Hiking the Smoke Ring Trail Around the GSMNP

“It won’t rain on me,” said Travis “Shepherd” Hall, the long-distance hiker as he descended the Smokies’ Chestnut Top Trail. Hall, who hiked the Appalachian Trail in 2000 (north to south), has made this same claim to fellow hikers who were worried about the weather. When he left a shelter, he says, they would watch in amazement as the rain stopped.

The Smoke Ring Trail (SRT) is Hall’s brainchild, an idea he began to develop seven years ago, to map a route that goes around the perimeter of the Great Smoky Mountain National Park.

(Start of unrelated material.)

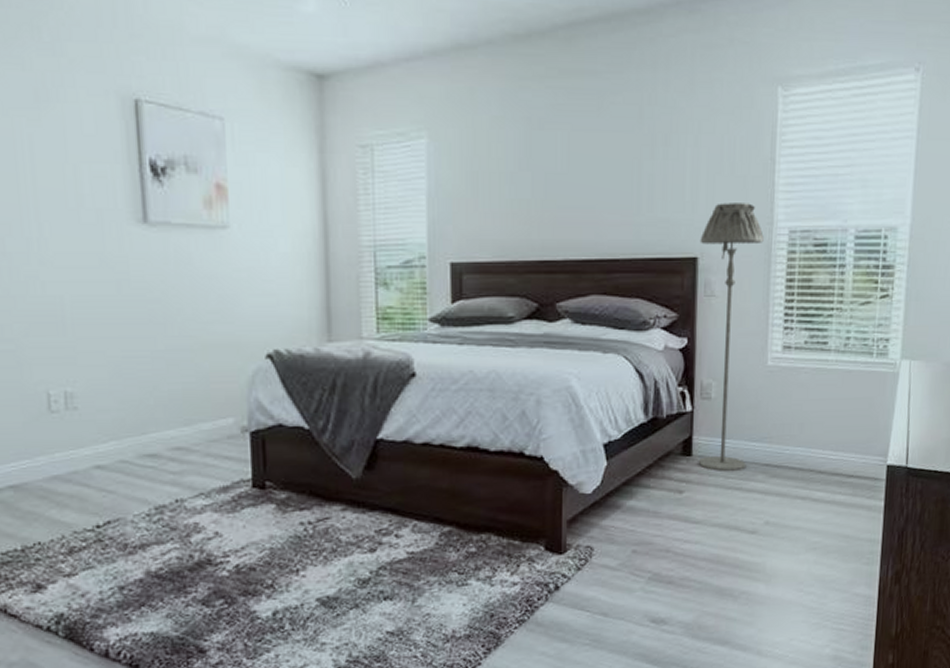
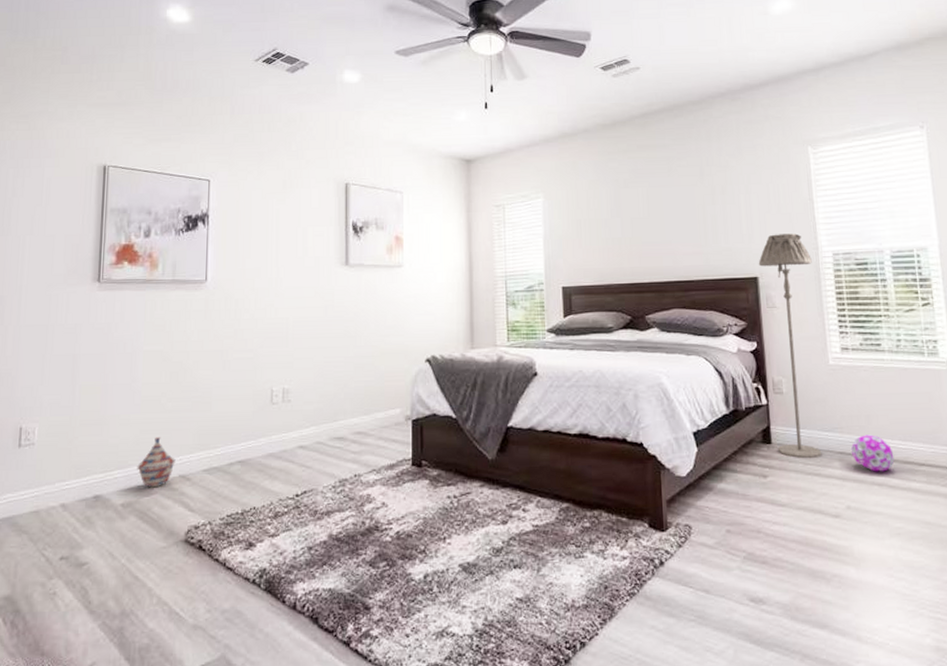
decorative ball: none [778,444,823,485] -> present [851,434,895,472]

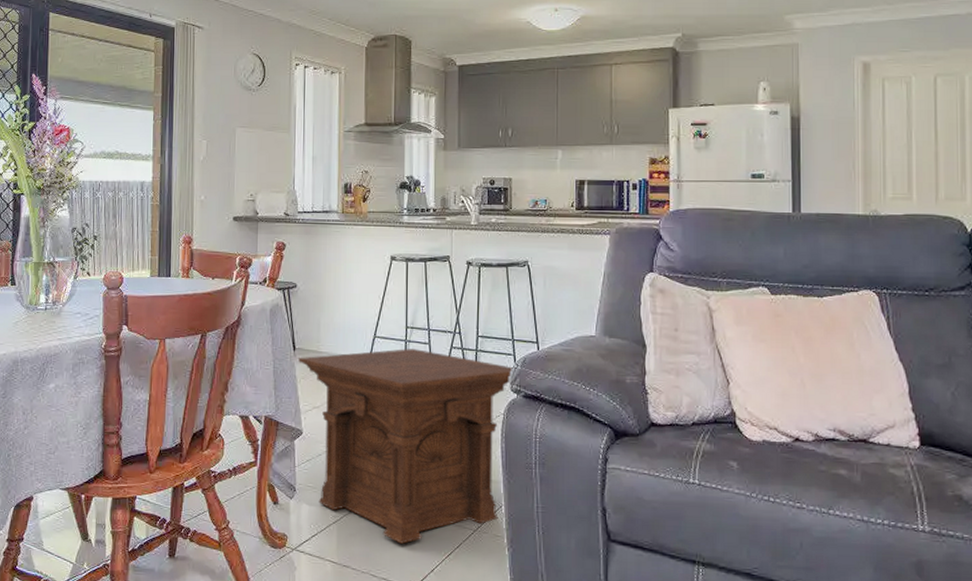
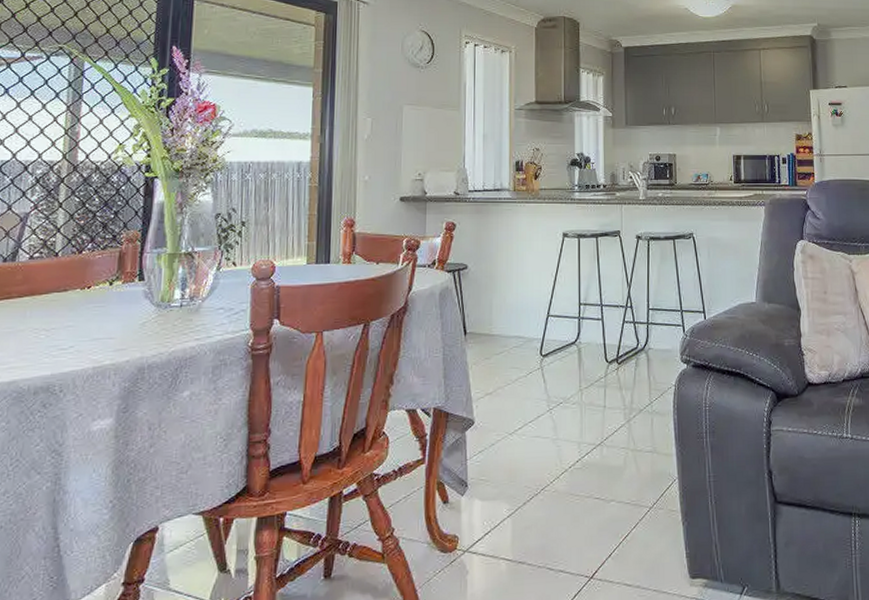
side table: present [298,349,516,544] -> none [470,326,685,531]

Hall, a hair stylist in high demand who works out of Hairpeace in Knoxville, didn’t get a chance to do the 260-mile long trek until last April.

He started on Chestnut Top on April 2, and on April 23 he descended Roundtop Trail and waded across the Little River, his finish line, to complete the circle.

The SRT uses parts of 51 official park trails and a couple of stretches of roads. Hall recommends the park’s $1 trail map for hikers to make sure they turn the right way at trail junctions.

Many people want to hike the AT but can’t get away for six months, he says. The SRT gives you the same biodiversity, scenery, and immersive trail magic as the AT, but you can do it in three weeks, and there are multiple access points where you can see loved ones or go into town or quit, if you have to.